Whenever the word "lines" turns up in a line below, that line should be copied.

AVAILABLE RECORDS below:

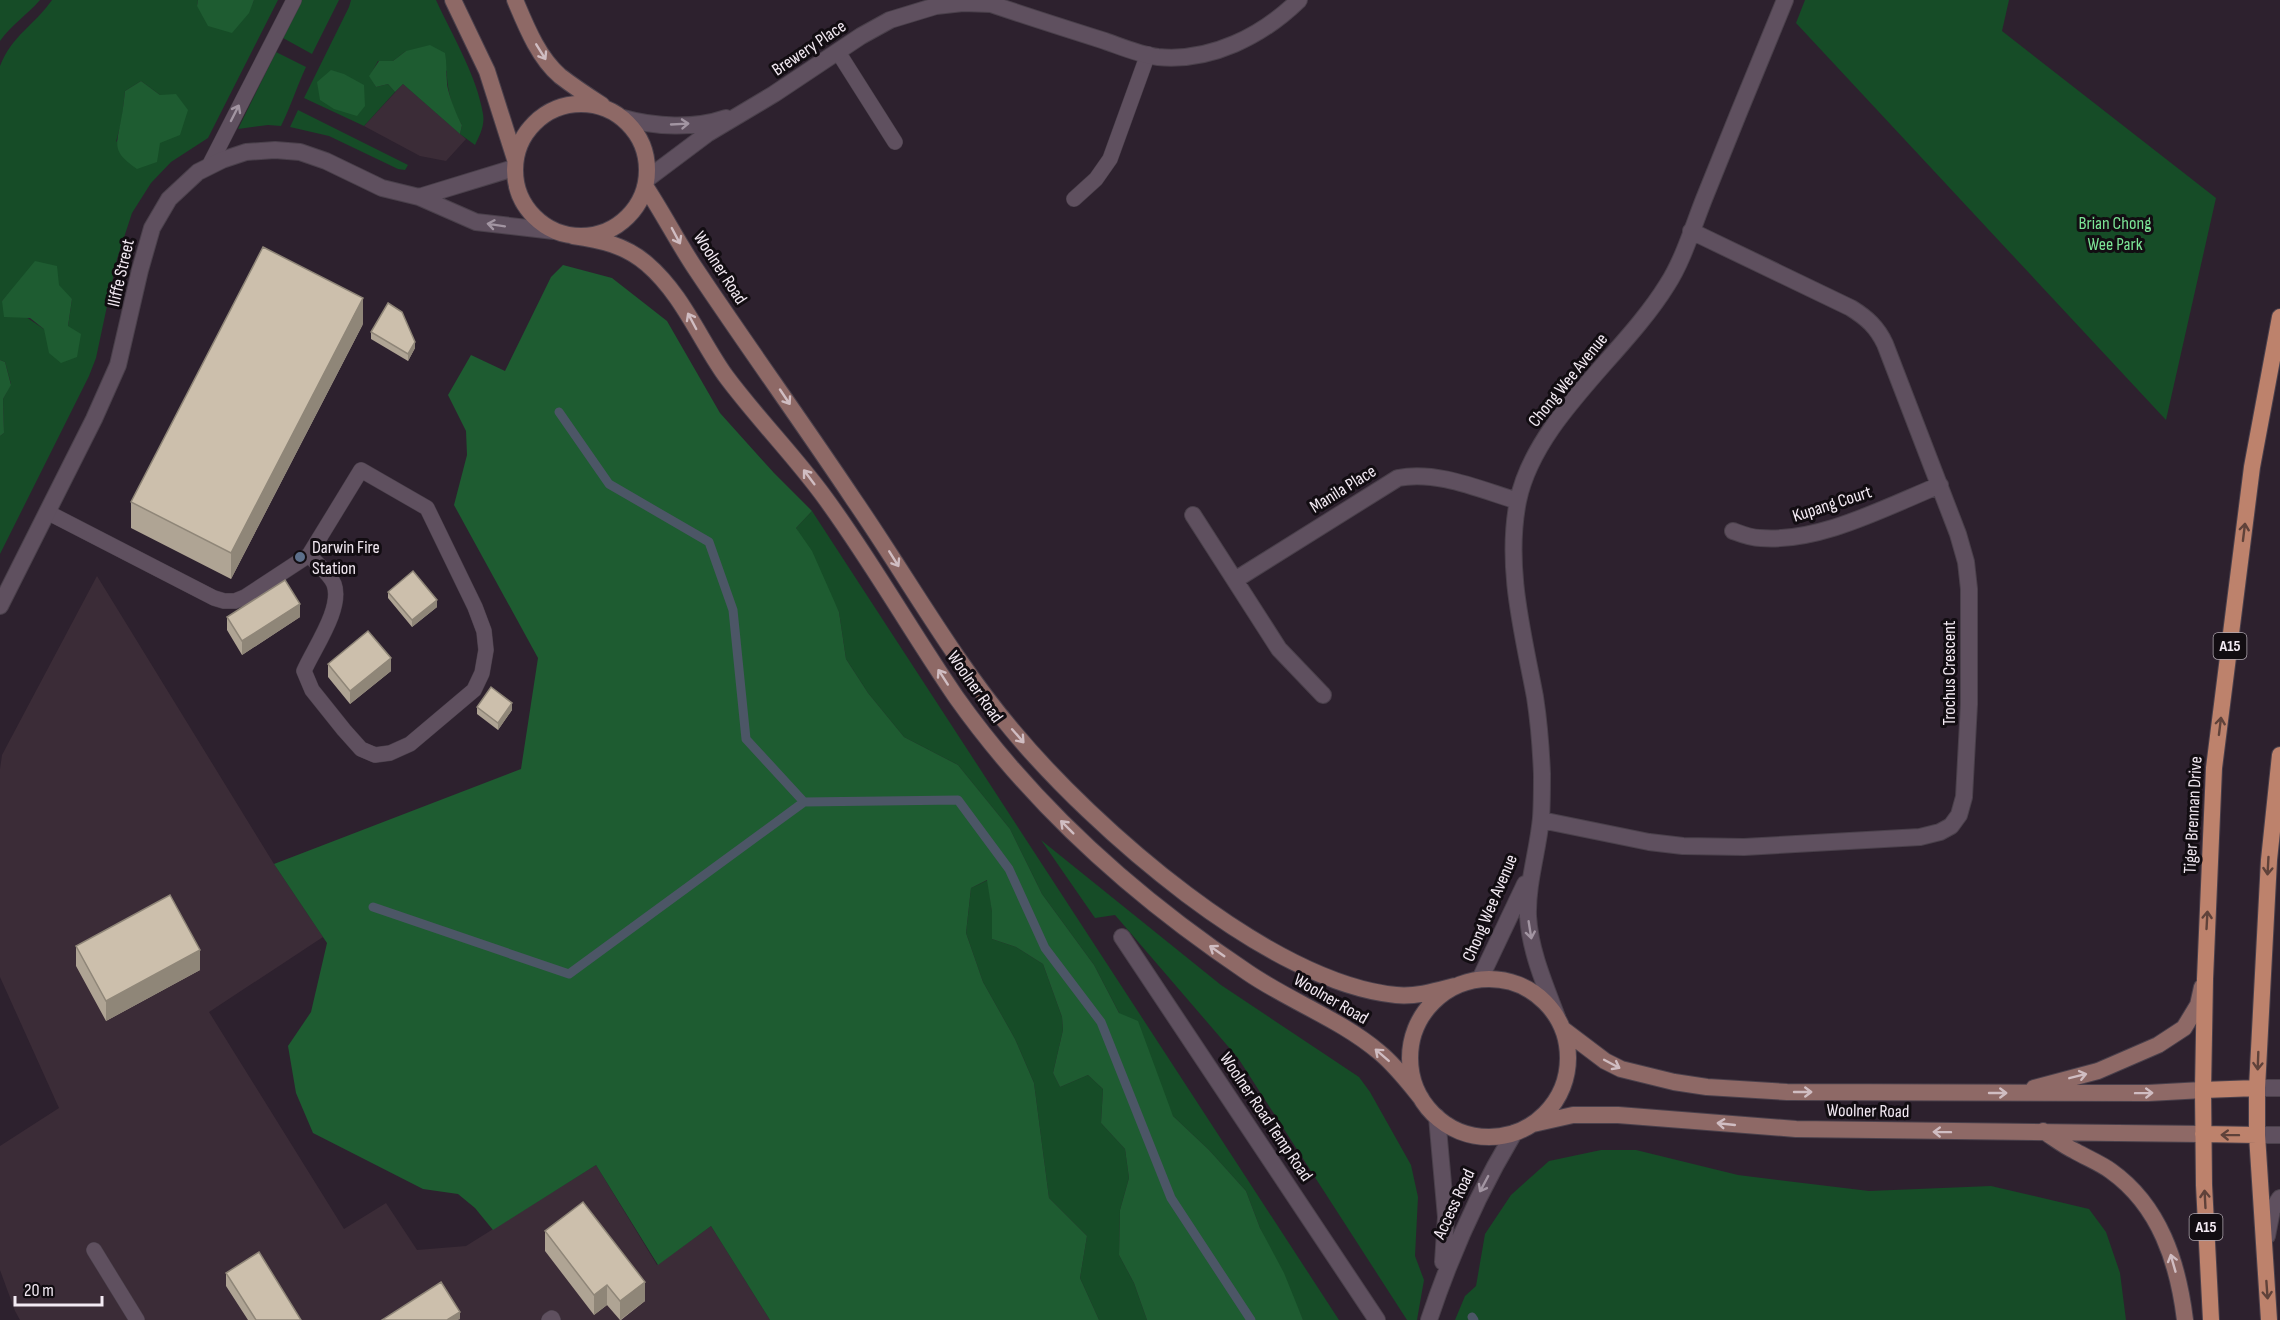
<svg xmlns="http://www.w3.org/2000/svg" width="2280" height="1320" font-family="'Sofia Sans Condensed',sans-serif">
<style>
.industrial{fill:#3b2c37}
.green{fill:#164c27;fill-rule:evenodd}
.forest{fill:#1e5c31}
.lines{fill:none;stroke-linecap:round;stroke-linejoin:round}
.stream{stroke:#4c5666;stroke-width:9}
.service-casing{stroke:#4a404b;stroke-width:16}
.minor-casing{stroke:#4a404b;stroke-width:18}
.secondary-casing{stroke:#4a404b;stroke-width:18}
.primary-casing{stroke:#4a404b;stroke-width:18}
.service{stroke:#5f505f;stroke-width:15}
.minor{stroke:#5f505f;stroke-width:16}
.secondary{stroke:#8e6966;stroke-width:16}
.primary{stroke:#bd826c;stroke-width:16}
.wall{fill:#afa494}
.shaded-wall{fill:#8f8678}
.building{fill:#ccbfac;stroke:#8f8678;stroke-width:1.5}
.oneway{stroke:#d0bdc2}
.oneway2{stroke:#a295a2}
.oneway3{stroke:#5f423a}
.service-dot{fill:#5c6f8a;stroke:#120d12;stroke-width:2}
.labels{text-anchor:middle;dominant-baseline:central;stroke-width:6;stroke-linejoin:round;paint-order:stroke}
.shield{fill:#120d12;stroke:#b0a8b0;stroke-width:1.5}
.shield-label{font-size:16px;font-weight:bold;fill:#f3eaf3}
.street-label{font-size:18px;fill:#f3eaf3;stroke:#120d12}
.park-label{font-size:18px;fill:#7ce596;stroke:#120d12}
.poi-label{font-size:18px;fill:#f3eaf3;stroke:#120d12;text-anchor:start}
</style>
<rect width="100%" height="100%" fill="#2d212e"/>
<path class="industrial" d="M403 84 466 139 446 161 420 156 364 126Z
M97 576 274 864 323 937 209 1012 344 1229 386 1203 417 1250 466 1246 596 1165 657 1265 711 1226 770 1320H20L15 1311 0 1270V1146L59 1108 0 977V769L2 755Z"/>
<path class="green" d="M0 0H40C27 15 11 25 0 41Z
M52 0H198L197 6 248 13 254 0H278L208 138 171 162 151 183 132 213 117 259 96 358 89 376 0 554V436L4 433 3 399 11 384 5 362 0 360V66C13 34 33 27 52 0ZM141 81 160 95 116 142 122 119 125 91ZM22 279 72 299 68 326 44 329 2 301Z
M302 0H339L312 54 283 38Z
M351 0H436C452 35 477 76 483 114 485 125 480 135 475 145L460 134 462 125C453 112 446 86 447 71L406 51 393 61H378L370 76 376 87 388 84 395 92 364 126 304 98 349 7Z
M1805 0H2009L2002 31 2216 198 2166 420 1796 23Z
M276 52 306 67C297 86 291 106 281 126L268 125 238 129Z
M298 110 408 165 405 170 398 169 329 136 290 127Z
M812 511 1339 1320H1303L1260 1228 1246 1191 1209 1150 1173 1116 1094 965 1042 894 1010 829 958 765 904 737 868 693 846 659 839 612 796 528Z
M1041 840 1221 985 1359 1077 1370 1092 1411 1165 1418 1197 1415 1256 1424 1280 1417 1320H1407L1238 1058 1115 915 1095 918Z
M988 880 992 912V939L1016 947 1043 964 1062 1017 1063 1030 1053 1073 1060 1087 1088 1075 1103 1089 1101 1123 1125 1149 1129 1178 1120 1210 1119 1255 1134 1283 1147 1320H1099L1080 1278 1087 1236 1049 1198 1034 1083 1015 1039 983 982 966 933 971 888Z
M1601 1150H1636L1738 1175 1869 1191 1991 1186 2089 1209 2106 1232 2120 1273 2126 1320H1455L1465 1296 1476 1286 1485 1234 1511 1195 1549 1161Z"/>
<path class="forest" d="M198 0H254L249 13 232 33 208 26 197 6Z
M430 45 445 53C447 63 446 73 447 83 447 91 458 119 462 125L460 134 403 84 395 92 388 84 376 87 369 76 379 61H393L406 51Z
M331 70 344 74 364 85 365 106 357 116 334 109 320 100 317 82Z
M141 81 160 95 176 94 188 110 180 135 160 143 157 162 137 169C112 151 116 147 121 120 123 110 124 100 125 91Z
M35 261 57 266 59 285 72 299 68 326 81 334 77 357 61 363 49 353 44 329 30 318 4 317 2 301Z
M563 265 612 278 667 321 720 413 774 473 812 511 796 528 812 551 839 612 846 659 868 693 904 737 958 765 1010 829 1042 894 1094 965 1119 1013 1138 1021 1173 1116 1209 1150 1246 1191 1260 1228 1284 1273 1303 1320H1147L1134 1283 1119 1255 1120 1210 1129 1178 1125 1149 1101 1123 1103 1089 1088 1075 1060 1087 1053 1073 1063 1030 1062 1017 1043 964 1016 947 992 939V912L987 880 971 888 966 933 983 982 1015 1039 1034 1083 1049 1198 1087 1236 1080 1278 1099 1320H770L711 1226 658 1265 596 1165 493 1230 475 1208 458 1194 423 1189 313 1133 296 1093 288 1046 311 1012 327 943 274 864 521 769 538 658 454 505 467 455 466 431 448 395 471 355 505 371 551 277Z
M0 360 5 362 11 385 3 399 4 433 0 436Z"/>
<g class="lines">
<path class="stream" d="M559 412 609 484 709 542 733 610 746 739 804 802 958 800 1009 869 1045 948 1101 1022 1171 1198 1251 1320
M373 907 569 974 804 802
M1472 1317 1474 1320"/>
<g class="service-casing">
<path id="service" d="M838 52 895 142
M209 166 294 0
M1074 199 1096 179 1110 159 1148 54
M47 512 214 598 224 601H235L245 597 309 555 361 470 427 508 475 607 484 631 486 650 482 673 474 690 410 744 390 753 375 755 361 749 344 730 312 690 304 671C314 648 343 608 334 584 330 574 316 563 309 555
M94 1250 137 1320
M549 1320 552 1318 553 1320"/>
</g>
<g class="minor-casing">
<path id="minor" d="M623 118C655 127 694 129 726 118
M647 179 707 134 774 94 861 36 890 20 936 6 963 3 991 4C1029 17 1067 29 1105 41 1122 47 1141 55 1158 57 1211 62 1262 36 1299 0
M419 197 514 168
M1193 515 1279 649 1323 695
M1733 531C1741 534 1751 538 1760 538 1819 543 1886 507 1940 485
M1235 580 1398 478C1437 470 1481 490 1518 501
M0 606 94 419 118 365 140 270 152 228 169 199 198 172 222 160 246 152 275 150 300 152 326 161 382 188 419 197 476 222 554 231
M1541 820 1649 842 1683 846 1744 847 1920 837 1940 832 1951 826 1959 815 1964 797 1969 704V589L1966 562 1958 534 1885 344C1877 327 1867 318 1851 308L1691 231
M1122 937 1377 1320
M1480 979 1525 884
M1557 1017C1545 985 1530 951 1528 916 1527 883 1538 851 1541 818 1542 804 1542 789 1542 774 1541 749 1539 723 1535 697 1523 633 1505 567 1518 501 1535 419 1624 355 1667 285 1684 259 1694 223 1706 194 1732 129 1758 65 1785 0
M2257 1088H2280
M1437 1117 1446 1217 1443 1262
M2257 1135H2280
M2267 1236 2272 1210 2280 1198
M1429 1320C1451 1254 1478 1193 1514 1133"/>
</g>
<g class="secondary-casing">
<path id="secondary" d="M453 0 487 71 515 159
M515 0C526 26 538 57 560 76 573 86 588 96 602 105
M515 170a66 66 0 1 1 132 0a66 66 0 1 1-132 0Z
M645 186C663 213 677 241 695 268 747 346 802 422 854 500 907 577 953 660 1013 731 1093 827 1269 983 1396 995 1416 997 1436 991 1455 986
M573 236C601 240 625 245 647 264 682 294 699 338 725 375 756 417 792 453 823 495 871 560 910 630 956 697 1034 807 1135 897 1247 972 1289 1001 1340 1019 1379 1052 1395 1065 1408 1082 1421 1098
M1410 1058a79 79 0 1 1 158 0a79 79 0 1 1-158 0Z
M1564 1030 1605 1061 1621 1069 1674 1082 1707 1087 1787 1092 2148 1093 2203 1090
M2034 1088 2098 1071 2158 1045 2184 1028 2198 1005 2202 987
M1533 1124 1573 1115H1618L1796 1129 2203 1134
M2043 1131C2054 1138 2064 1146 2075 1151 2087 1158 2100 1163 2111 1171 2160 1206 2178 1263 2185 1320"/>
</g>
<g class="primary-casing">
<path id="primary" d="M2203 1090 2257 1088
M2203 1134 2257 1135
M2211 1320 2204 1185 2203 1090 2205 979 2214 768 2252 467 2280 317
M2269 1320 2257 1135V1088L2269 860 2280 755"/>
</g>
<use href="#service" class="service"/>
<use href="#minor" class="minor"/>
<use href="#secondary" class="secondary"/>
<use href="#primary" class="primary"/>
</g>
<path class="wall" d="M363 324 231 579 131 528V502Z
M371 332 415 348 408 361 371 339Z
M388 592 437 607 412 627 388 598Z
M227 617H300L242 655 227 630Z
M328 664 391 671 350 704 328 677Z
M477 707 512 710 498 730 477 714Z
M76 946 200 970 106 1021 76 966Z
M545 1231 645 1301 621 1320H620L607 1305 594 1315 545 1251Z
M226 1273 301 1320H248L226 1286Z"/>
<path class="shaded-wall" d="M363 298V324L231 579V553Z
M415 342V348L408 361V354Z
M437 600V607L412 627V620Z
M300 604V617L242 655V641Z
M391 658V671L350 704V691Z
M512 703V710L498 730V723Z
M200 950V970L106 1021V1001Z
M645 1282V1301L620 1320V1301Z
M607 1285V1305L594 1315V1295Z
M460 1312V1319L458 1320H447Z"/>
<path class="building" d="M263 247 363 298 231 553 131 502Z
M388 303 402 312 415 342 408 354 371 332Z
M413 571 437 600 412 620 388 592Z
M285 580 300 604 242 641 227 617Z
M368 631 391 658 350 691 328 664Z
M491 687 512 703 498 723 477 707Z
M170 895 200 950 106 1001 76 946Z
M583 1202 645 1282 620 1301 607 1285 594 1295 545 1231Z
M259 1252 301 1320H256L226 1273Z
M441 1282 460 1312 447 1320H382Z"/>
<defs><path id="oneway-shaft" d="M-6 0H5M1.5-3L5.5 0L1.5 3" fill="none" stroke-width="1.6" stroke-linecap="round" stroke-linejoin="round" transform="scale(1.5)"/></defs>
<g class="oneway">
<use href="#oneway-shaft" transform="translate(541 52) rotate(58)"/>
<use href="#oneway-shaft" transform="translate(676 236) rotate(62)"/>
<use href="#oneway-shaft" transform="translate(692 321) rotate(-118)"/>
<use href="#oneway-shaft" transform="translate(785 397) rotate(56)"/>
<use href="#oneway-shaft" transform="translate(809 477) rotate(-127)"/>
<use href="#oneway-shaft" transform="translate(894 559) rotate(58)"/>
<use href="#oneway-shaft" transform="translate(943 677) rotate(-123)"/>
<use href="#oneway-shaft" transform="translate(1018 736) rotate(49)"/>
<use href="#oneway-shaft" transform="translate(1067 827) rotate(-135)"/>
<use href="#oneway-shaft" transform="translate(1217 951) rotate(-145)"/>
<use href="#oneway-shaft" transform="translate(1382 1055) rotate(-139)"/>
<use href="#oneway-shaft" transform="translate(1612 1064) rotate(28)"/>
<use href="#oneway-shaft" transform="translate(2078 1076) rotate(-14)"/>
<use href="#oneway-shaft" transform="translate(1803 1092)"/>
<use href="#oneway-shaft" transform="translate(1998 1093)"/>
<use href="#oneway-shaft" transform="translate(2144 1093) rotate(-1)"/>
<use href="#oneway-shaft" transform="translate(1726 1124) rotate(-174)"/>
<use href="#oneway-shaft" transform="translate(1942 1132) rotate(-179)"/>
<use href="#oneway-shaft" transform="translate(2173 1263) rotate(-106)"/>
</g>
<g class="oneway2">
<use href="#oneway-shaft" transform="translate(235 113) rotate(-63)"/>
<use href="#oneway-shaft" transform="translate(680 124) rotate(-3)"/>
<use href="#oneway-shaft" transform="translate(496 225) rotate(-171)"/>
<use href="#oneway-shaft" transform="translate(1530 930) rotate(81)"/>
<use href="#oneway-shaft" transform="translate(1484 1184) rotate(118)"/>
</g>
<g class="oneway3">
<use href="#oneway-shaft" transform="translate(2244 532) rotate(-83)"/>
<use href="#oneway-shaft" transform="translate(2220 726) rotate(-83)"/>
<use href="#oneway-shaft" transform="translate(2268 866) rotate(93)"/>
<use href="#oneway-shaft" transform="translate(2207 920) rotate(-87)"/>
<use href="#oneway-shaft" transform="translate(2258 1061) rotate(92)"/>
<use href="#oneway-shaft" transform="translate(2230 1135) rotate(-179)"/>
<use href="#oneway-shaft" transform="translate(2205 1199) rotate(-93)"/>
<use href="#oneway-shaft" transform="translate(2267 1290) rotate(86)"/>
</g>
<circle class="service-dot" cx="300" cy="557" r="6"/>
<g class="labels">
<g class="shield">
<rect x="2213.5" y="633" width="33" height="26" rx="4.5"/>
<rect x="2189.5" y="1214" width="33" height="26" rx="4.5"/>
</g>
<g class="shield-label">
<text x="2230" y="646">A15</text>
<text x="2206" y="1227">A15</text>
</g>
<g class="street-label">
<text transform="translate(809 48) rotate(-34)">Brewery Place</text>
<text transform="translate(720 268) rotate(57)">Woolner Road</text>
<text transform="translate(121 273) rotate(-77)">Iliffe Street</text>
<text transform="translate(1568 380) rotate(-51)">Chong Wee Avenue</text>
<text transform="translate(1343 489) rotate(-32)">Manila Place</text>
<text transform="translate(1832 504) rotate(-18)">Kupang Court</text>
<text transform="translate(1949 673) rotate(-90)">Trochus Crescent</text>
<text transform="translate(975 687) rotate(55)">Woolner Road</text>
<text transform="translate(2193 815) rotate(-87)">Tiger Brennan Drive</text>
<text transform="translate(1490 908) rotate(-67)">Chong Wee Avenue</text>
<text transform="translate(1331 999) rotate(30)">Woolner Road</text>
<text transform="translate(1868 1111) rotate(1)">Woolner Road</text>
<text transform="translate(1266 1117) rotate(56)">Woolner Road Temp Road</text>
<text transform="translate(1454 1204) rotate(-65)">Access Road</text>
</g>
<g class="park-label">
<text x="2115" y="223">Brian Chong<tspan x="2115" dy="21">Wee Park</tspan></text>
</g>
<g class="poi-label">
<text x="312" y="547">Darwin Fire<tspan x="312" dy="21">Station</tspan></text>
</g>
</g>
<path d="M15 1296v9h87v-9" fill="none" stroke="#f3eaf3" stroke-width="3"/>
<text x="24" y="1296" font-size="18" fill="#f3eaf3" stroke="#120d12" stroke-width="4.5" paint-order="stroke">20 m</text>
</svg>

End of AVAILABLE RECORDS.

ANSWER FOR THE TASK —
.lines{fill:none;stroke-linecap:round;stroke-linejoin:round}
<g class="lines">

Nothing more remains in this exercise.